Scopri lo straniero che è in te
di ENZO BIANCHI
Se leggiamo i vangeli, siamo posti davanti a questa capacità di ospitalità vissuta da Gesù: poveri, malati, stranieri, tutti trovavano in Gesù uno spazio di ospitalità, la possibilità di un incontro umano
La Stampa, 23 maggio 2010
Si farebbe volentieri a meno di ritornare sulle tematiche legate all’accoglienza e agli stranieri se le cronache quotidiane non ci fornissero un continuo stillicidio di tensioni e paure, reazioni abnormi, generalizzazioni di giudizi, proposte di regolamenti escludenti. E a un esame serio e sereno dei problemi e delle opportunità legate all’ospitalità non giova neanche la perdita di memoria storica che un popolo di emigranti come il nostro pare conoscere giorno dopo giorno. In questo senso il contributo dei credenti potrebbe essere più incisivo e stimolante se tornasse a quelle radici ebraico-cristiane che tanto hanno dato e ancora oggi offrono alla cultura e alla società occidentale ed europea in particolare.

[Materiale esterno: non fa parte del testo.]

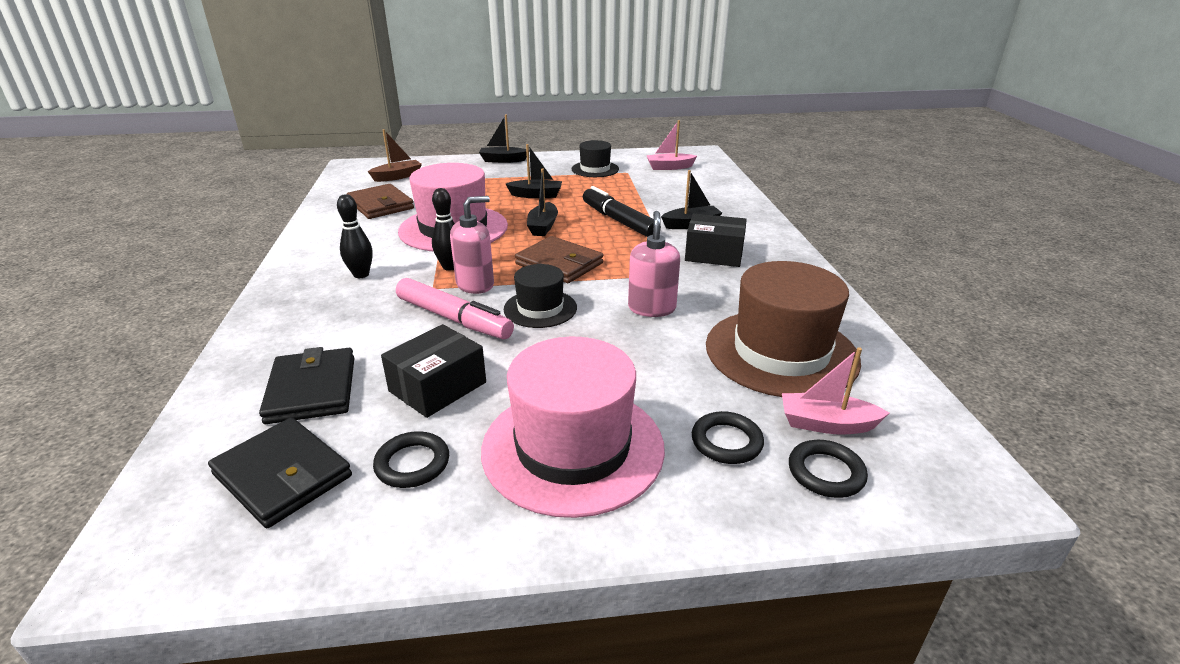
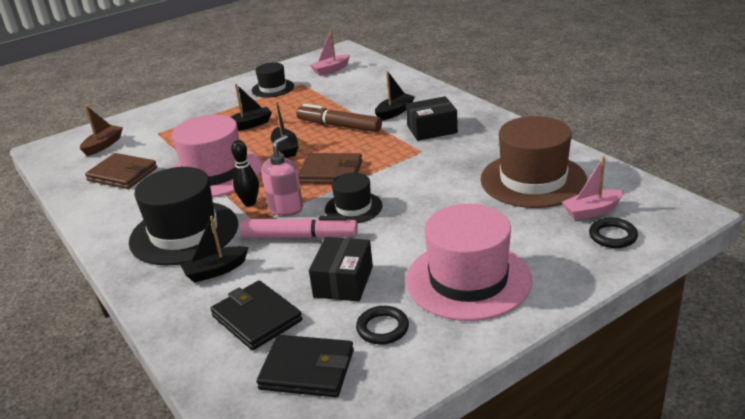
camera: 25 degrees left, 0 degrees up
black bowling pin [337,194,373,278] -> black hat [129,167,238,265]
black boat [479,115,527,163] -> black boat moved to [180,216,249,283]
black marker [583,186,661,237] -> brown marker [296,104,382,132]
pink soap dispenser [628,211,680,317] -> none
black ring [692,411,764,464] -> none

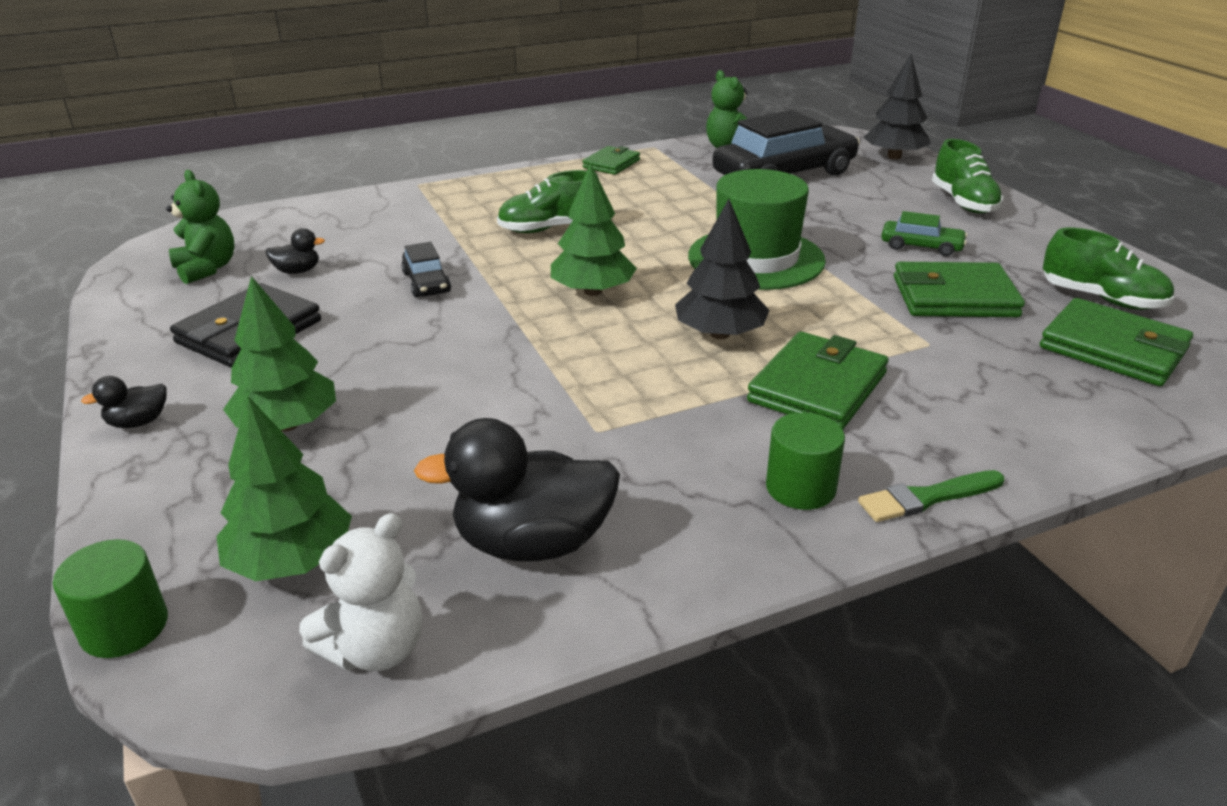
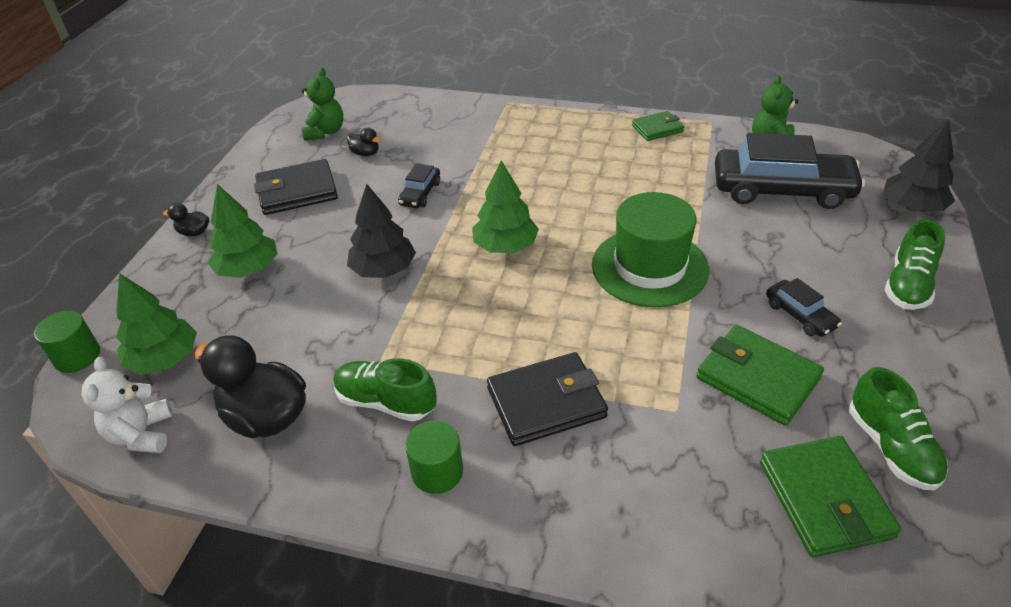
camera: 40 degrees right, 10 degrees up
white teddy bear [299,513,422,671] -> white teddy bear turned 90 degrees clockwise [81,357,173,453]
green shoe [497,170,599,233] -> green shoe moved to [333,358,437,421]
black tree [675,199,769,339] -> black tree moved to [347,184,416,278]
green wallet [747,332,888,430] -> black wallet [487,352,608,446]
green brush [858,470,1004,522] -> none
green car [881,211,967,256] -> black car [766,278,842,337]

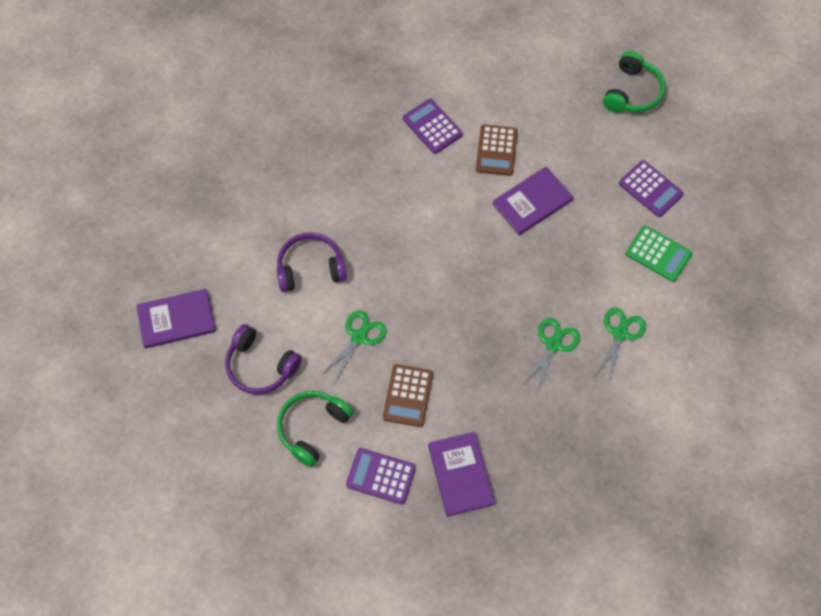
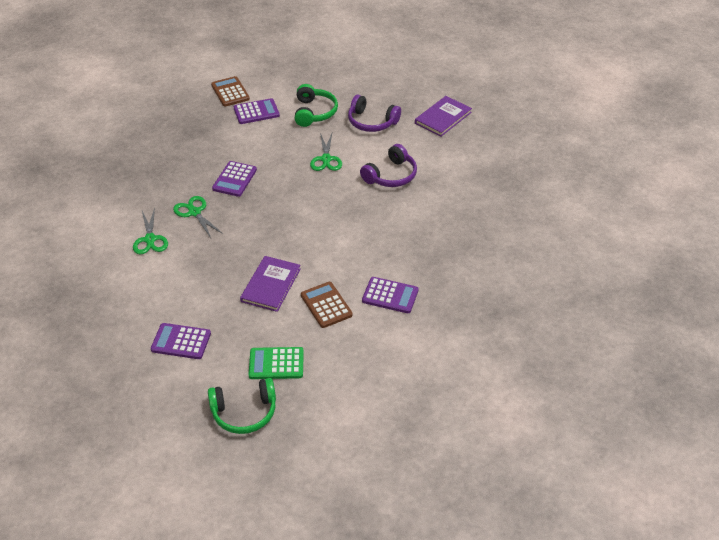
camera: 145 degrees right, 20 degrees down
purple headphones [225,324,302,394] -> purple headphones turned 150 degrees counterclockwise [348,95,401,132]
brown calculator [383,364,433,427] -> brown calculator moved to [211,76,250,107]
purple book [428,432,495,517] -> none
green scissors [522,318,580,393] -> green scissors turned 150 degrees clockwise [173,196,223,238]
green headphones [603,51,666,113] -> green headphones turned 90 degrees counterclockwise [208,378,276,434]
green calculator [626,226,692,282] -> green calculator moved to [249,347,304,379]
none -> purple calculator [212,161,257,197]

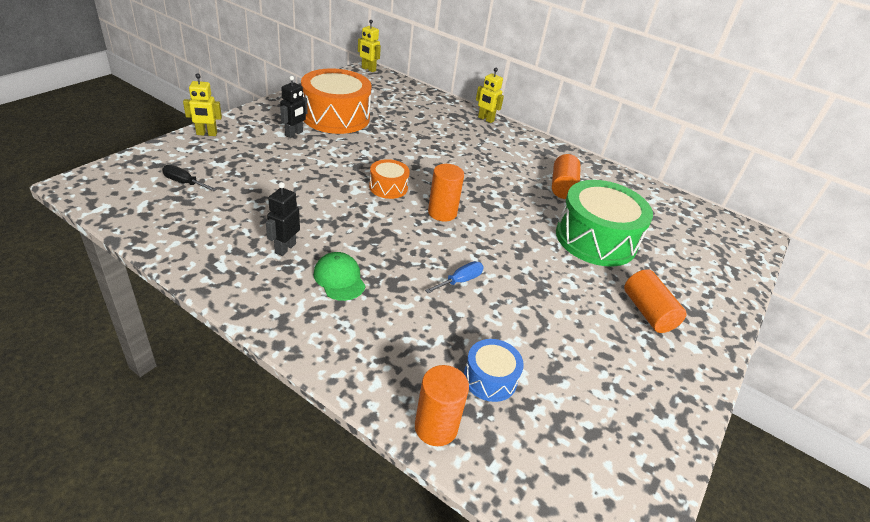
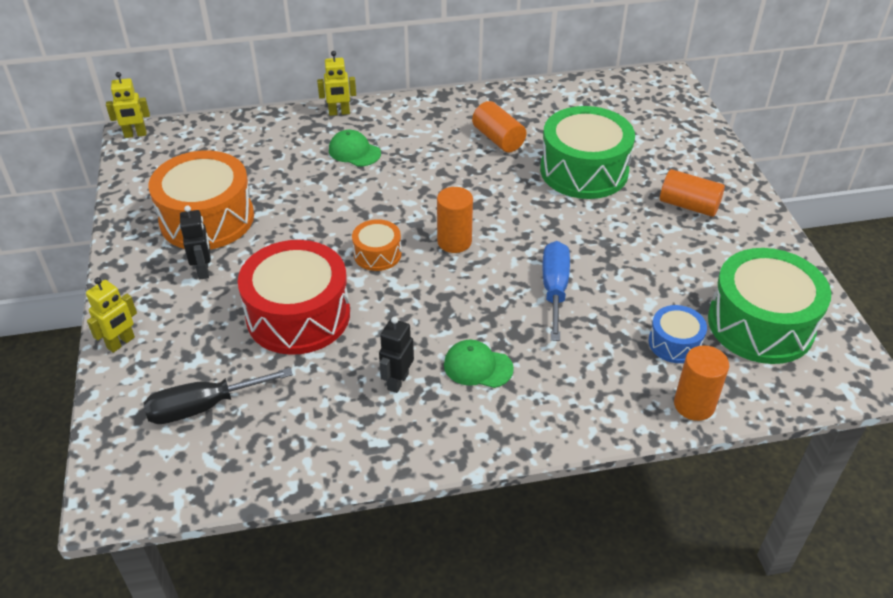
camera: 40 degrees left, 5 degrees up
black screwdriver [162,165,217,191] -> black screwdriver [144,368,293,424], size x1.70
black robot [266,182,300,256] -> black robot turned 45 degrees clockwise [379,317,414,393]
blue screwdriver [425,261,484,293] -> blue screwdriver [543,241,570,341], size x1.70
none -> red drum [238,240,350,355]
none -> green cap [329,130,381,166]
none -> green drum [708,248,831,364]

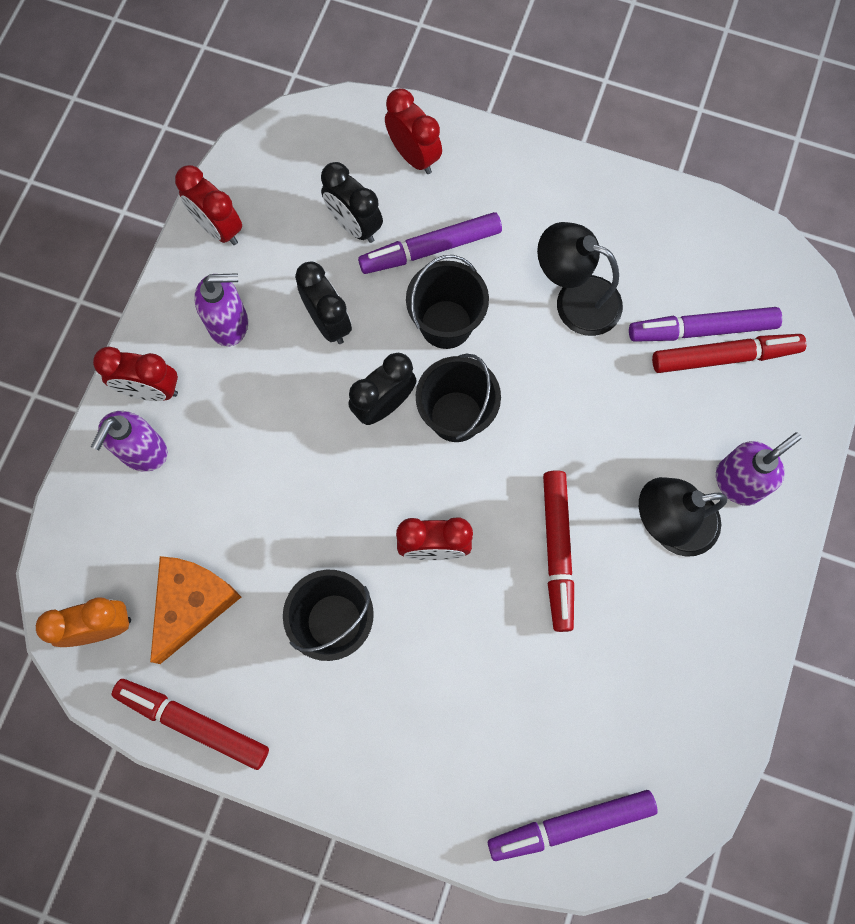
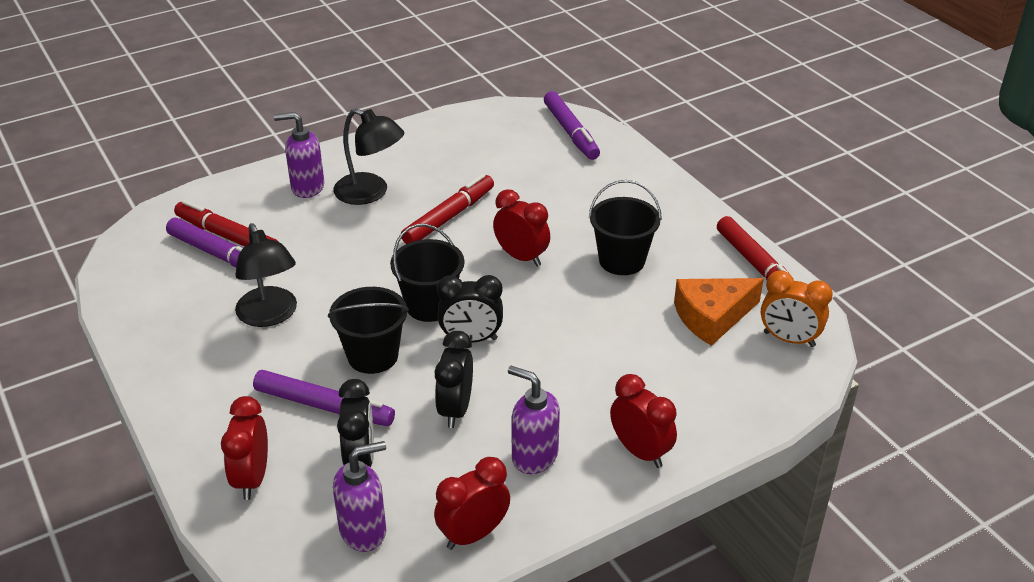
camera: 140 degrees left, 35 degrees down
purple soap dispenser [91,411,168,472] -> purple soap dispenser moved to [333,441,386,552]
red clock [175,165,242,245] -> red clock turned 120 degrees counterclockwise [434,457,510,550]
purple marker [488,790,657,861] -> purple marker turned 45 degrees clockwise [544,91,600,160]

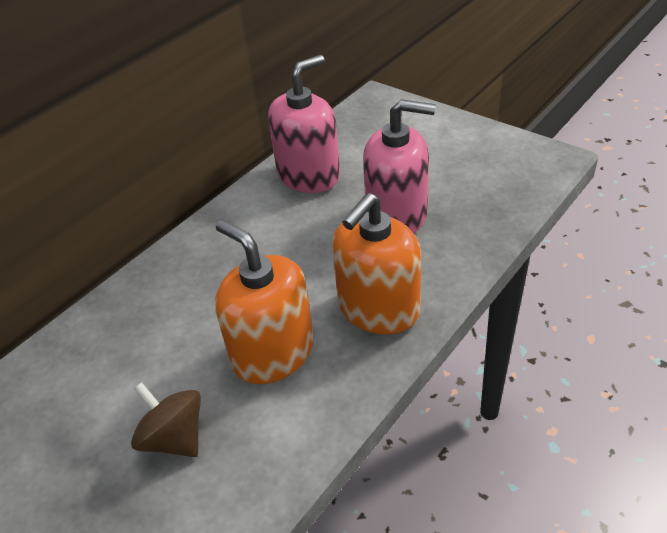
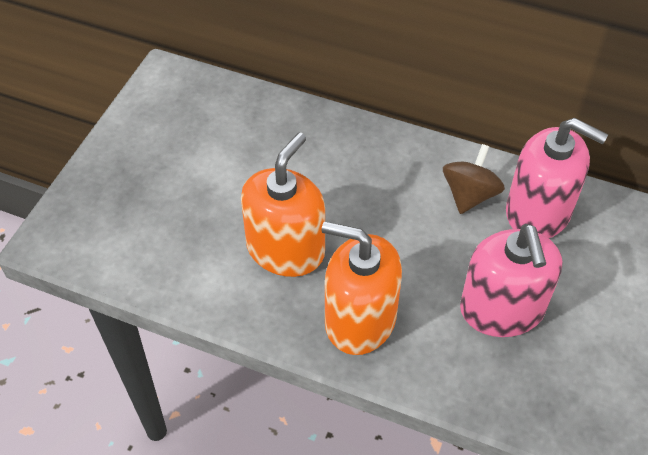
camera: 70 degrees right, 10 degrees up
brown spinning top [131,382,201,457] -> brown spinning top moved to [443,144,505,214]

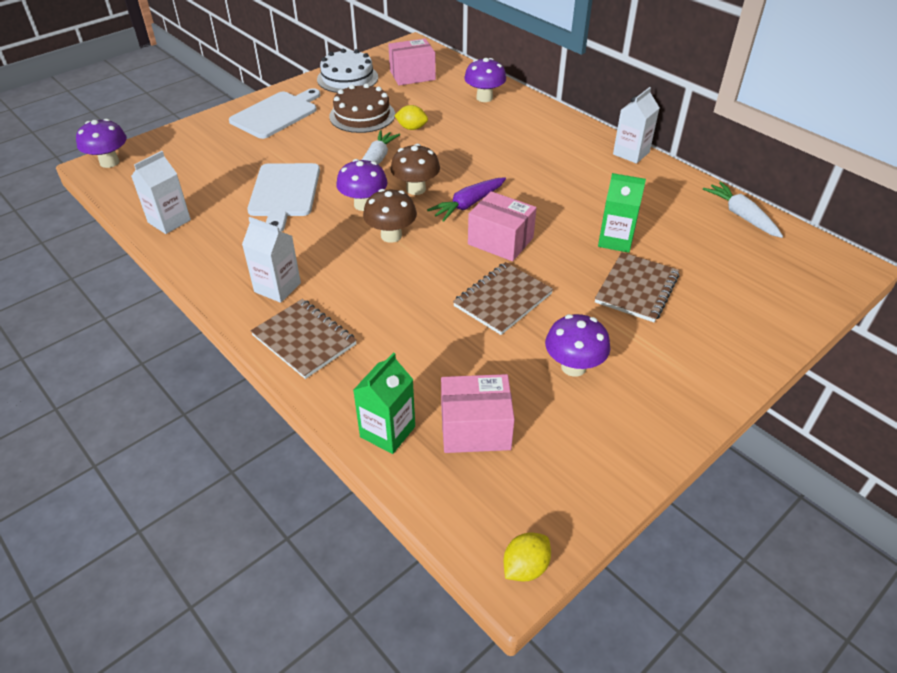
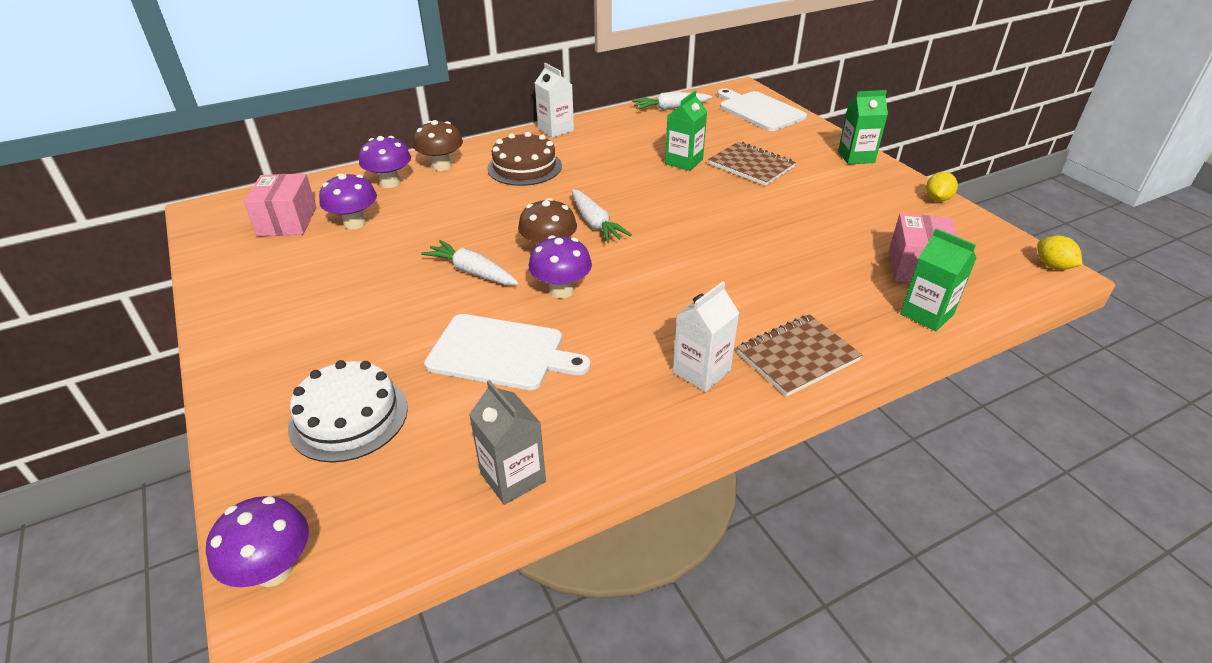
camera: 75 degrees left, 5 degrees down
white carton [131,151,191,234] -> grey carton [469,380,546,505]
white cutting board [229,88,320,139] -> white cutting board moved to [717,89,807,131]
white cake [317,49,378,93] -> white cake moved to [288,360,408,462]
brown cake [329,83,395,133] -> brown cake moved to [487,132,562,186]
brown mushroom [363,189,417,243] -> brown mushroom moved to [413,120,463,171]
yellow lemon [394,105,428,130] -> yellow lemon moved to [926,172,958,202]
purple carrot [427,177,506,222] -> white carrot [572,189,632,243]
brown notebook [453,262,553,335] -> none
pink box [468,191,537,261] -> none
purple mushroom [545,314,610,377] -> purple mushroom moved to [319,173,377,229]
none -> green carton [838,90,888,165]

Ora, chi cercasse di cogliere il messaggio presente nella Bibbia sull’accoglienza dell’altro e sui rapporti da tessere con lui incontrerebbe un dato a prima vista sorprendente: l’altro, lo straniero per l’Antico Testamento è innanzitutto Israele stesso, il popolo di Dio. Israele è contrassegnato da una stranierità ontologica, che è parte essenziale del suo essere: «Mio padre era un arameo errante», uno straniero, confessa l’ebreo che al tempio si presenta davanti a Dio. Abramo, il grande padre, si è definito lui stesso «straniero e di passaggio»; e quando viene raccontato l’esodo, cioè l’evento da cui nasce Israele, si ha il coraggio di dire che dall’Egitto uscirono i figli di Israele insieme a «una grande massa di gente promiscua» (Es 12,38). Del resto, lo stesso appellativo di ‘ibri, «ebreo», che i popoli confinanti davano a Israele e che Israele ha riconosciuto come suo, significa «abitante al di là della frontiera», cioè straniero, barbaro.